В какой-то момент от резкого движения кожа на спине лопнула, и меж лопаток потекла тепловатая жидкость. Сергей передернул плечами и впервые по-настоящему ощутил крылья. Прикольно! Он мог ими шевелить. Если б не одежда, смог бы даже их развернуть. Но экспериментировать было некогда. Надо было двигаться дальше. Еда у него практически кончилась, ее и сначала-то было немного, рюкзак ведь он по понятным причинам нести не мог. Печенье, сыр, шоколадки. Все, что удалось купить в аэропорту перед отлетом и распихать по карманам комбинезона.
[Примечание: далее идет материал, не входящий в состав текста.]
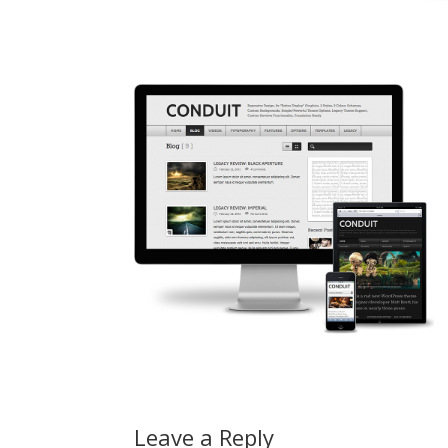
Leave a Reply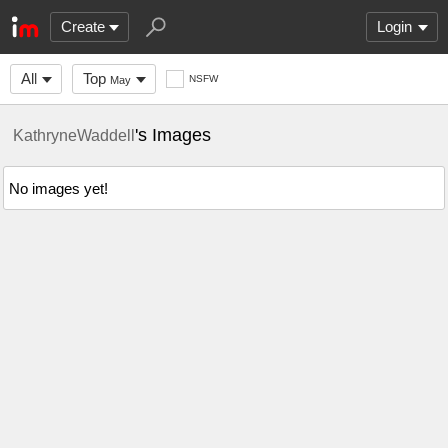
Create
Login
All
Top
NSFW
May
's Images
KathryneWaddell
No images yet!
Жажду Сергей утолял льдом и снегом. Спал в спальнике, этакое достижение науки и техники, что в свернутом состоянии умещается в карман, но, натянутое на тело, каким-то чудом умудряется сохранять тепло.

Если с вечера не удавалось найти укрытие от ветра, Сергей для надежности прикручивал себя перед сном веревкой к выступам в скале, а чтоб не обморозить лицо, закутывал его шарфом. Шарф тоже связала Лерка. Сергею иногда казалось, что он еще пахнет Леркиными руками.